**Task instructions:**
**a.** In the text on David French, what documentary series is Bill Gothard indirectly known through?
**b.** Resume the text on David French, picking up right after its final sentence.

David French: Learning the Wrong Lessons
David French, an Evangelical who is palatable to The New York Times, scribed a regurgitation of an essay he had previously written.1 Therein, French mentions his brief flirtation with the ideas of Bill Gothard, who is indirectly known through Amazon Prime’s documentary series on the Duggars.
While one, who is curious with life, will be acquainted with such fringe forms of American Evangelicalism, these are quite alien to non-Americans. These are akin to contemporary American Catholics encountering the mindset of those within their stream who insist upon a Latin Mass.
For French, adopting Gothardism became a prerequisite for marrying a fiancé. It was not sufficient to be a Christian believer for her dad. A certain theological strain was required.
I sat through each session. I tried to be open, but I just couldn’t agree. The ideas in the books didn’t match what I read in Scripture. My parents taught me to value mercy and grace, and I couldn’t see mercy here, just power and control. I couldn’t join Gothard, and that ultimately meant I couldn’t continue my engagement. The entire trajectory of my life changed.
However, the ideas of Gothardism proved incongruent with French’s understanding of Scriptures. And that should have been the life lesson which French learnt and now propagates.
Now the Bereans were more noble-minded than the Thessalonians, for they received the message with great eagerness and examined the Scriptures every day to see if these teachings were true.
– Acts 17:11
The op-ed irks now as much as it did when I first read it several years ago. First, a “Fundamentalist” or literalist approach to Scriptures would, indeed, lend an honest and scrupulous Christian to becoming neither left nor right (Joshua 1:7, Deuteronomy 5:32). Those, claiming the Fundamentalist badge, read Scriptures with preconceived notions and agendas which they never bother to question. However, one cannot castigate French for the deviations of “Fundamentalists.”

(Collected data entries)
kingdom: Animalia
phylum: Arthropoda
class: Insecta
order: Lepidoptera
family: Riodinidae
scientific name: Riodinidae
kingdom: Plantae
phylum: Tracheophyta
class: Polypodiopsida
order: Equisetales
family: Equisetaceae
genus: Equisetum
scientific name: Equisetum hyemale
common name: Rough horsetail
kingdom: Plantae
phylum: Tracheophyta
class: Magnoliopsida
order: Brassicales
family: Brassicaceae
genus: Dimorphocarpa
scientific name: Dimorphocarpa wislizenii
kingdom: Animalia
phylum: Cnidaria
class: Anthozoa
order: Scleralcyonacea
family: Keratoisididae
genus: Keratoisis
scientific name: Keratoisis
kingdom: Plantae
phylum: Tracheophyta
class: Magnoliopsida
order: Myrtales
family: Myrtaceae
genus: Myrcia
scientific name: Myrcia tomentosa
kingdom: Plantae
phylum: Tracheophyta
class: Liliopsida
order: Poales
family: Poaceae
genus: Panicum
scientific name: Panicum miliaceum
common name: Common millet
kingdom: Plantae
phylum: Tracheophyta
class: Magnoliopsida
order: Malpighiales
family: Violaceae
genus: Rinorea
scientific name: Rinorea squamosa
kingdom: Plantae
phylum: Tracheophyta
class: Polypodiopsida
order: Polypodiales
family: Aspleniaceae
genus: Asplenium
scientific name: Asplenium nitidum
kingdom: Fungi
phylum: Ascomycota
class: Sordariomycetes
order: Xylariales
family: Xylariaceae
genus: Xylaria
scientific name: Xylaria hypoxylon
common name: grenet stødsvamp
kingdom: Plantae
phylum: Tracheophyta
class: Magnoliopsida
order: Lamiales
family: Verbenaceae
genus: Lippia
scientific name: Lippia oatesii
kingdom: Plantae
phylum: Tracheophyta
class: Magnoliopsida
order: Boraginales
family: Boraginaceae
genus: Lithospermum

**Numbered answers:**
**a.** Amazon Prime's documentary series on the Duggars.

**b.**
It is “quest for certainty,” deemed to be toxic” by French, which must be viewed as a questionable standard to be held by a self-identifying Christian.
The quest for certainty and control can tempt people of every faith and no faith . . . We crave control, even when attempts to establish control sow destruction in our loved ones’ lives.
Certainly, the quest for certainty and control can sow destruction. George W. Bush’s doctrine, calling for pre-emptive strikes in order to protect America from all possible theoretical threats, is very much an example of the deleterious consequences of that mindset. However, the quest for certainty does not necessarily result in such a mindset.
There can be and certainly have been individuals and collective entities throughout history whose certainty of convictions have led to tyranny, oppression, and genocidal persecution. However, certainty of convictions is a double-edged sword. Without certainty of convictions, there is neither moral nor civic courage to challenge and confront such would-be tyrants and oppressors.
There are, at least, two ways by which multi-cultural pluralism can be promoted. The prevailing cosmopolitan form, promoted by progressives, is premised upon philosophical and epistemological skepticism. Herein, no one can be certain of anything and therefore can neither impose their beliefs on others nor oppose those beliefs which are imposed on them and others by those who do subscribe to this cosmopolitanism. The cosmopolitan form grants no intrinsic moral strength to its subscribers against would-be Hitlers and Stalins. Indeed, ideological cosmopolitanism historically correlates with the authoritarian regimes of the post-Alexandrian Hellenists and Imperial Rome.
Although many a self-identifying Christian have violated this clear principle, the Christian basis for societal pluralism is that while one may achieve a reasonable degree of certainty of convictions, one of those certain convictions includes a much circumscribed degree by which any such convictions can be imposed upon others.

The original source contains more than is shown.